- [Saved entries]
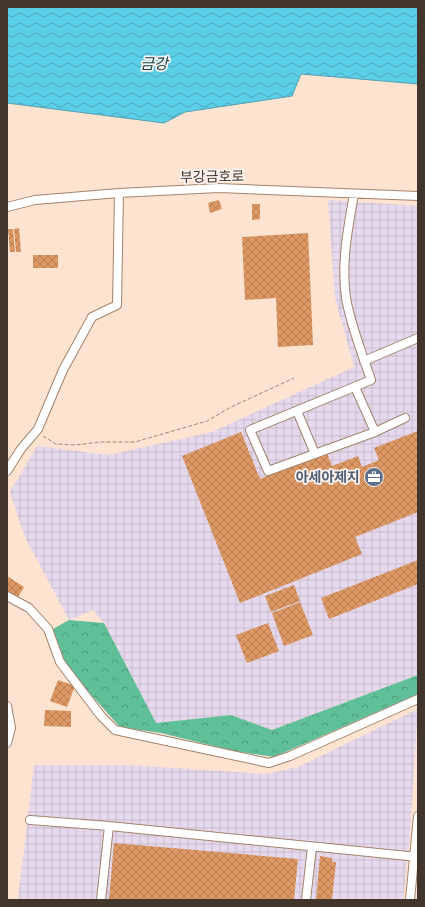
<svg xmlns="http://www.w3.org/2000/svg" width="425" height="907" viewBox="0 0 425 907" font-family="Figtree,'Noto Sans KR',sans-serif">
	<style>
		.industrial { fill: url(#industrial-grid) }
		.forest { fill: url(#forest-crowns) }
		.water { fill: url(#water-waves); stroke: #54a0b0 }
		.building { fill: url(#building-cross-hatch) }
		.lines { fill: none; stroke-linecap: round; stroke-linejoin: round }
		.minor-casing { stroke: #a2836d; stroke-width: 10 }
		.path { stroke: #9b8779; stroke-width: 1; stroke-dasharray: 4 2; stroke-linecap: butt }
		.minor { stroke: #fff; stroke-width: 8 }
		.labels { text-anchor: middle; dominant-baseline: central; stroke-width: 3.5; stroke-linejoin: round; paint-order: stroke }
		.street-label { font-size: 14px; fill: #42352c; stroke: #fcf4f0 }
		.service-label { font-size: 14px; font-weight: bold; fill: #4e5e75; stroke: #fcf4f0; text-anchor: end }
		.water-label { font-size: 15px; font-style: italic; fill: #0a404a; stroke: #fcf4f0 }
	</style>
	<defs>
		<pattern id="industrial-grid" width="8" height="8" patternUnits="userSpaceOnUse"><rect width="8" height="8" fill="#e6d9ed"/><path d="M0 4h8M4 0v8" fill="none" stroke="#c6bbcb"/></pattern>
		<pattern id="forest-crowns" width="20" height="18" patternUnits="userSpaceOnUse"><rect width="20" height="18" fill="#5ebf98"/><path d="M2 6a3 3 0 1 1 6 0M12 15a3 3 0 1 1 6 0" fill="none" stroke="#4f9c7c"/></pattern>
		<pattern id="water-waves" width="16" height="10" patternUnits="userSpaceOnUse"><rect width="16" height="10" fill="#5bcee8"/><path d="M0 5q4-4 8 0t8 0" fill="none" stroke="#4da8bc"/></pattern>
		<pattern id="building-cross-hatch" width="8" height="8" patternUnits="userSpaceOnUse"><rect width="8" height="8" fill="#de9863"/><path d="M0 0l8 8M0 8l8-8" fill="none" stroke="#b67d52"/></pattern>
	</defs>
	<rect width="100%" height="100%" fill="#fee3d0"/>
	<path class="industrial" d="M328,200L418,206V675L272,730L231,715L156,723L104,623L93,610L69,620L24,535L10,492L37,446L108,455L212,432L354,367L335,298Z
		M418,709L409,846L403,900H18L34,765H128L266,774L298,767Z"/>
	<path class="forest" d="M69,620L104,623L156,723L231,715L272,730L418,675V694L274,757L234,751L161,733L120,727L85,688L65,662L53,629Z"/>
	<path class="water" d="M7,7H418V84L301,74L292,96L185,112L164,123L7,103Z"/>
	<path class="building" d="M219,200L222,209L210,213L208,203Z
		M252,204H260V219L252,220Z
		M19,228L21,252H16L14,229Z
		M8,229H13L15,252H10Z
		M308,233L313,345L278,347L276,298L245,300L242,237Z
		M33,255H58V268H33Z
		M418,431V512L355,537L362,554L240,603L182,456L241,432L260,479L327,453L332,466L358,456L362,467L379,460L374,448Z
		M418,560V584L329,619L321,598Z
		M7,576L24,587L17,599L7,593Z
		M294,585L300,601L271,612L265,596Z
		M300,602L313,635L284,646L272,613Z
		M268,623L279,651L247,663L236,635Z
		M58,680L75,686L67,707L50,701Z
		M45,710L71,711V727L44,726Z
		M114,843L298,859L294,900H109Z
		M320,856L332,858V862H336L332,900H316Z"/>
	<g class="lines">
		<defs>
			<path id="minor" d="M354,194C348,228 341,263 346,298C351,326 362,353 371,380L250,430L268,471L375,432
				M7,207L35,200L119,193L219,188L418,196
				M364,361L418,338
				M355,387L375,432L405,418
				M297,411L315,454
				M7,471L21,449L38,429L63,370L92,317L117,305L119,193
				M7,596L29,608L48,629L60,662L101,716L115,730L269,763L290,756L418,699
				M7,706L11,728L7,743
				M30,820L109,826L418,857
				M101,900L109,826
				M306,900L312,847
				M410,900L418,816"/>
		</defs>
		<use href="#minor" class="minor-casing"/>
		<path class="path" d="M43,436L56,444L75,445L100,442H135L207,421L231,407L294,378"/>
		<use href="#minor" class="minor"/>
	</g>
	<defs>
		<symbol id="office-disc" viewBox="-11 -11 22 22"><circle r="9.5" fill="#5c6f8a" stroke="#fcf4f0"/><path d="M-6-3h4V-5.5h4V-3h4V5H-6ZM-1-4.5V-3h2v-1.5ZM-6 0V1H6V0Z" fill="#fff"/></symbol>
	</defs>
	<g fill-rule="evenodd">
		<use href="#office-disc" x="363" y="466" width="22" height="22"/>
	</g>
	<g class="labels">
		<g class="street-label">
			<text transform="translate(212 177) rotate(-1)">부강금호로</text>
		</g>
		<g class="service-label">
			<text x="360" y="477">아세아제지</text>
		</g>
		<g class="water-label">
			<text x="154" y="64">금강</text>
		</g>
	</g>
	<rect width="425" height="907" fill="none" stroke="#42352c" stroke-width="16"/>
</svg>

- [Activity] Print each entry above verbatim, pictures left out.

- [Result]
<svg xmlns="http://www.w3.org/2000/svg" width="425" height="907" viewBox="0 0 425 907" font-family="Figtree,'Noto Sans KR',sans-serif">
	<style>
		.industrial { fill: url(#industrial-grid) }
		.forest { fill: url(#forest-crowns) }
		.water { fill: url(#water-waves); stroke: #54a0b0 }
		.building { fill: url(#building-cross-hatch) }
		.lines { fill: none; stroke-linecap: round; stroke-linejoin: round }
		.minor-casing { stroke: #a2836d; stroke-width: 10 }
		.path { stroke: #9b8779; stroke-width: 1; stroke-dasharray: 4 2; stroke-linecap: butt }
		.minor { stroke: #fff; stroke-width: 8 }
		.labels { text-anchor: middle; dominant-baseline: central; stroke-width: 3.5; stroke-linejoin: round; paint-order: stroke }
		.street-label { font-size: 14px; fill: #42352c; stroke: #fcf4f0 }
		.service-label { font-size: 14px; font-weight: bold; fill: #4e5e75; stroke: #fcf4f0; text-anchor: end }
		.water-label { font-size: 15px; font-style: italic; fill: #0a404a; stroke: #fcf4f0 }
	</style>
	<defs>
		<pattern id="industrial-grid" width="8" height="8" patternUnits="userSpaceOnUse"><rect width="8" height="8" fill="#e6d9ed"/><path d="M0 4h8M4 0v8" fill="none" stroke="#c6bbcb"/></pattern>
		<pattern id="forest-crowns" width="20" height="18" patternUnits="userSpaceOnUse"><rect width="20" height="18" fill="#5ebf98"/><path d="M2 6a3 3 0 1 1 6 0M12 15a3 3 0 1 1 6 0" fill="none" stroke="#4f9c7c"/></pattern>
		<pattern id="water-waves" width="16" height="10" patternUnits="userSpaceOnUse"><rect width="16" height="10" fill="#5bcee8"/><path d="M0 5q4-4 8 0t8 0" fill="none" stroke="#4da8bc"/></pattern>
		<pattern id="building-cross-hatch" width="8" height="8" patternUnits="userSpaceOnUse"><rect width="8" height="8" fill="#de9863"/><path d="M0 0l8 8M0 8l8-8" fill="none" stroke="#b67d52"/></pattern>
	</defs>
	<rect width="100%" height="100%" fill="#fee3d0"/>
	<path class="industrial" d="M328,200L418,206V675L272,730L231,715L156,723L104,623L93,610L69,620L24,535L10,492L37,446L108,455L212,432L354,367L335,298Z
		M418,709L409,846L403,900H18L34,765H128L266,774L298,767Z"/>
	<path class="forest" d="M69,620L104,623L156,723L231,715L272,730L418,675V694L274,757L234,751L161,733L120,727L85,688L65,662L53,629Z"/>
	<path class="water" d="M7,7H418V84L301,74L292,96L185,112L164,123L7,103Z"/>
	<path class="building" d="M219,200L222,209L210,213L208,203Z
		M252,204H260V219L252,220Z
		M19,228L21,252H16L14,229Z
		M8,229H13L15,252H10Z
		M308,233L313,345L278,347L276,298L245,300L242,237Z
		M33,255H58V268H33Z
		M418,431V512L355,537L362,554L240,603L182,456L241,432L260,479L327,453L332,466L358,456L362,467L379,460L374,448Z
		M418,560V584L329,619L321,598Z
		M7,576L24,587L17,599L7,593Z
		M294,585L300,601L271,612L265,596Z
		M300,602L313,635L284,646L272,613Z
		M268,623L279,651L247,663L236,635Z
		M58,680L75,686L67,707L50,701Z
		M45,710L71,711V727L44,726Z
		M114,843L298,859L294,900H109Z
		M320,856L332,858V862H336L332,900H316Z"/>
	<g class="lines">
		<defs>
			<path id="minor" d="M354,194C348,228 341,263 346,298C351,326 362,353 371,380L250,430L268,471L375,432
				M7,207L35,200L119,193L219,188L418,196
				M364,361L418,338
				M355,387L375,432L405,418
				M297,411L315,454
				M7,471L21,449L38,429L63,370L92,317L117,305L119,193
				M7,596L29,608L48,629L60,662L101,716L115,730L269,763L290,756L418,699
				M7,706L11,728L7,743
				M30,820L109,826L418,857
				M101,900L109,826
				M306,900L312,847
				M410,900L418,816"/>
		</defs>
		<use href="#minor" class="minor-casing"/>
		<path class="path" d="M43,436L56,444L75,445L100,442H135L207,421L231,407L294,378"/>
		<use href="#minor" class="minor"/>
	</g>
	<defs>
		<symbol id="office-disc" viewBox="-11 -11 22 22"><circle r="9.5" fill="#5c6f8a" stroke="#fcf4f0"/><path d="M-6-3h4V-5.5h4V-3h4V5H-6ZM-1-4.5V-3h2v-1.5ZM-6 0V1H6V0Z" fill="#fff"/></symbol>
	</defs>
	<g fill-rule="evenodd">
		<use href="#office-disc" x="363" y="466" width="22" height="22"/>
	</g>
	<g class="labels">
		<g class="street-label">
			<text transform="translate(212 177) rotate(-1)">부강금호로</text>
		</g>
		<g class="service-label">
			<text x="360" y="477">아세아제지</text>
		</g>
		<g class="water-label">
			<text x="154" y="64">금강</text>
		</g>
	</g>
	<rect width="425" height="907" fill="none" stroke="#42352c" stroke-width="16"/>
</svg>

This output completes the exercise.